This is a shared memory implementation of the fast Fourier transform (FFT) on CUDA GPUs for Astro-Accelerate project.
Compile: 'make' should do that. For comparison you need fftw library and #define CHECK_USING_FFTW in debug.h.
Codes with _no_reorder do not produce correctly ordered results, thus if compared with cuFFT of fftw they would fail. This is intended as for convolution we do not need to re-order the elements. However if #define REORDER is in .cu file the FFT kernel will perform reordering operation so one can test correctness of the code.
This was implemented as a test if convolution code could be faster if there would be shared memory FFT code callable from kernel. thus we wanted low register count if possible in order not to burden host kernel (one which launches this FFT code) too much.
What is what (files and functions throughout implementations): FFT*.c Host related stuff. Allocated host memory and generate random data. Also performs checks if results are correct.
FFT-maxwell-32bit*.cu Device related stuff + kernel. It allocates necessary memory on the device and takes care of transfers HOST <-> DEVICE. Kernel invocation is in function FFT_external_benchmark(...) FFT_external_benchmark( float2 d_input - complex input (time-domain vectors) float2 d_output - FFT result (frequency-domain vectors) double FFT_time - for development );
the kernel itself FFT_GPU_external(...) requires following FFT_GPU_external( float2 d_input - complex input (time-domain vectors) float2 d_output - FFT result (frequency-domain vectors) ); this only transfers data to shared memory, call the FFT device function and then writes data back to global memory.
Function which does the FFT is do_FFT( float2 s_input - shared memory with time-domain vector ); this function perform 'in-place' FFT.
Function names might differ from implementation to implementation.

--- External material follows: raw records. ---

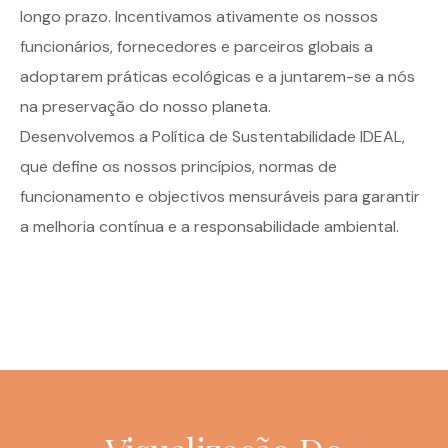
longo prazo. Incentivamos ativamente os nossos
funcionários, fornecedores e parceiros globais a
adoptarem práticas ecológicas e a juntarem-se a nós
na preservação do nosso planeta.
Desenvolvemos a Política de Sustentabilidade IDEAL,
que define os nossos princípios, normas de
funcionamento e objectivos mensuráveis para garantir
a melhoria contínua e a responsabilidade ambiental.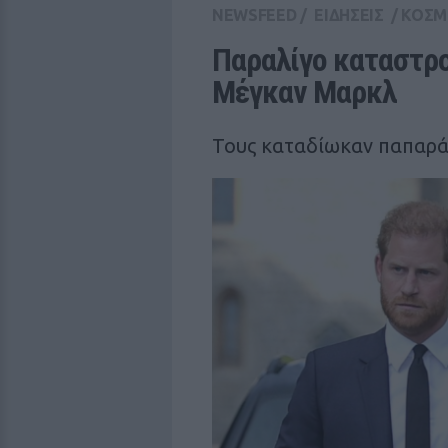
NEWSFEED
/
ΕΙΔΗΣΕΙΣ
/
ΚΟΣΜ
Παραλίγο καταστροφ
Μέγκαν Μαρκλ
Τους καταδίωκαν παπαρά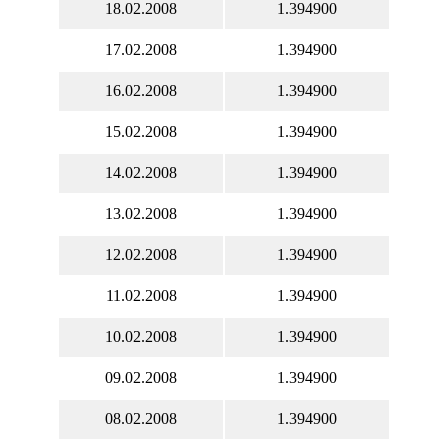
18.02.2008
1.394900
17.02.2008
1.394900
16.02.2008
1.394900
15.02.2008
1.394900
14.02.2008
1.394900
13.02.2008
1.394900
12.02.2008
1.394900
11.02.2008
1.394900
10.02.2008
1.394900
09.02.2008
1.394900
08.02.2008
1.394900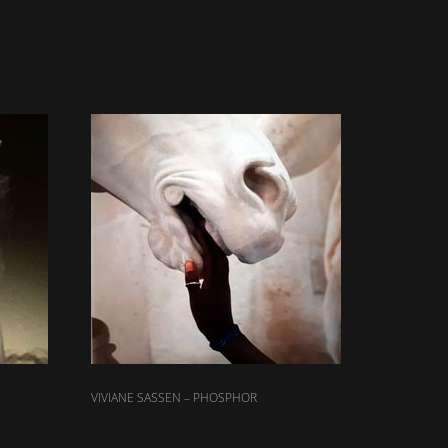
VIVIANE SASSEN – PHOSPHOR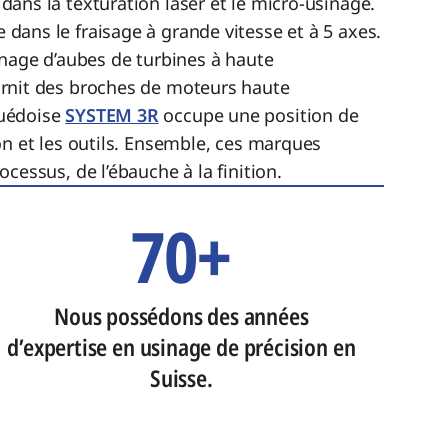
 dans la texturation laser et le micro-usinage.
 dans le fraisage à grande vitesse et à 5 axes.
inage d’aubes de turbines à haute
rnit des broches de moteurs haute
uédoise
SYSTEM 3R
occupe une position de
on et les outils. Ensemble, ces marques
cessus, de l’ébauche à la finition.
70+
Nous possédons des années
d’expertise en usinage de précision en
Suisse.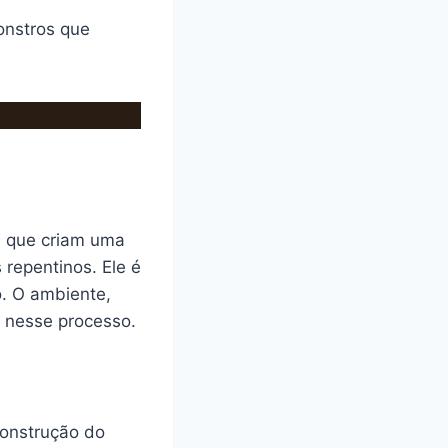
onstros que
s que criam uma
 repentinos. Ele é
. O ambiente,
 nesse processo.
construção do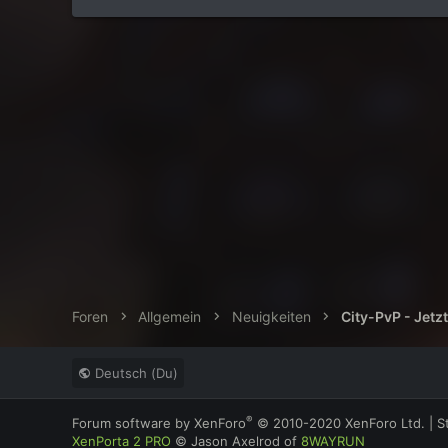
Foren
Allgemein
Neuigkeiten
City-PvP - Jetzt
Deutsch (Du)
®
Forum software by XenForo
© 2010-2020 XenForo Ltd.
|
S
XenPorta 2 PRO
© Jason Axelrod of
8WAYRUN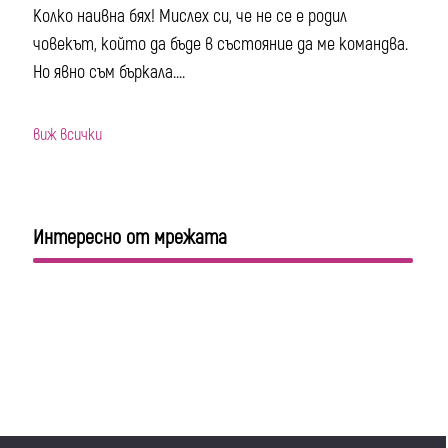
Колко наивна бях! Мислех си, че не се е родил
човекът, който да бъде в състояние да ме командва.
Но явно съм бъркала....
виж всички
Интересно от мрежата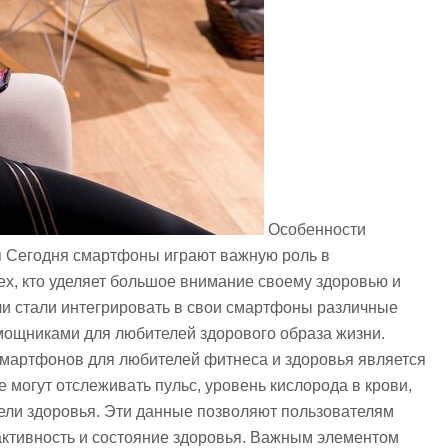
Особенности
я Сегодня смартфоны играют важную роль в
ех, кто уделяет большое внимание своему здоровью и
ли стали интегрировать в свои смартфоны различные
ощниками для любителей здорового образа жизни.
мартфонов для любителей фитнеса и здоровья является
 могут отслеживать пульс, уровень кислорода в крови,
тели здоровья. Эти данные позволяют пользователям
активность и состояние здоровья. Важным элементом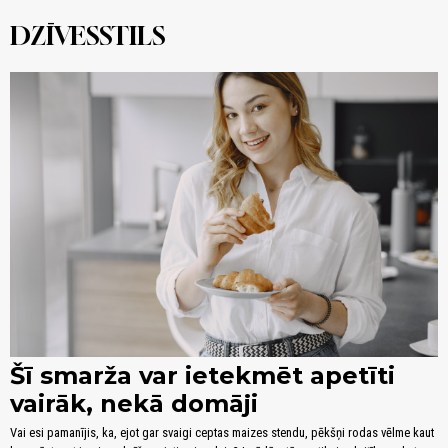
DZĪVESSTILS
Šī smarža var ietekmēt apetīti
vairāk, nekā domāji
Vai esi pamanījis, ka, ejot gar svaigi ceptas maizes stendu, pēkšņi rodas vēlme kaut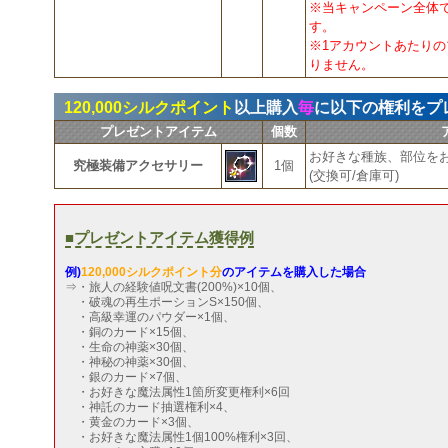
※当キャンペーン全体
す。
※1アカウントあたりの
りません。
120,000シルクポイント
以上購入
毎
に以下の権利をプ
プレゼントアイテム
個数
お好きな種族、部位を
究極装備アクセサリー
1個
(交換可/倉庫可)
■プレゼントアイテム獲得例
例)
120,000シルクポイント分
のアイテムを購入した場合
⇒・旅人の経験値呪文書(200%)×10個、
・破魂の再生ポーションS×150個、
・高級幸運のパウダー×1個、
・銅のカード×15個、
・生命の神薬×30個、
・神秘の神薬×30個、
・銀のカード×7個、
・お好きな魔法属性1箇所変更権利×6回
・神託のカード抽選権利×4、
・黄金のカード×3個、
・お好きな魔法属性1個100%権利×3回、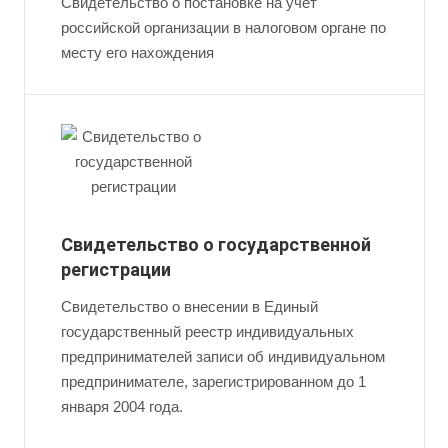
Свидетельство о постановке на учет
российской организации в налоговом органе по
месту его нахождения
Свидетельство о государственной
регистрации
Свидетельство о внесении в Единый
государственный реестр индивидуальных
предпринимателей записи об индивидуальном
предпринимателе, зарегистрированном до 1
января 2004 года.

debug.h - controls what will code do. Not all switches work, some might not work fully. It is work in progress... DEBUG activate/forbids printing stuff to console CHECK activate/forbids checks for correctness of the output. WRITE activate/forbids saving results (like execution time) to file
CUFFT activate/forbids cuFFT EXTERNAL activate/forbids shared memory FFT MULTIPLE activate/forbids shared memory FFT called multiple times, might not work when number of FFT to perform (first executable argument) is too low. It needs at least 100000 FFTs to be computed.
CHECK_USING_FFTW - hide/unhide parts of the code needed for comparisons, which require fftw library
params.h - #define FFT_LENGTH which is FFT length to be computed it must be power-of-two (256, 512, 1024, 2048) - #define FFT_EXP is exponent of FFT length (FFT_LENGTH=2^FFT_EXP) timer.h - utilities utils_cuda.h - utilities utils_file.h - utilities
What is what (implementations):
FFT_CT_DIF is Cooley-Tukey FFT decimation in frequency code (DIF) FFT_CT_DIT is Cooley-Tukey FFT decimation in time code (DIT) FFT_Pease is Pease FFT DIF FFT_Stockham is Stockham autosort FFT FFT_Stockham_4elem is Stockham autosort FFT with 4 FFT elements calculated per thread. It is performing better but has higher register usage. Something similar (different algorithm) was used in convolution kernel. FFT_Stockham_8elem is Stockham autosort FFT with 8 FFT elements calculated per thread. It performs even better then 4elem but register usage was too high and whole convolution kernel was slower then with 4elem. FFT_Stockham_Radix-R is Stockham autosort FFT which can work with N=R*2^bits FFT sizes. So it is semi-non power-of-two. .cu file contain kernel for arbitrary radix, i.e. N=R^bits, but it is very slow and naive. In params.h there must be #define RADIX defined. For example 3.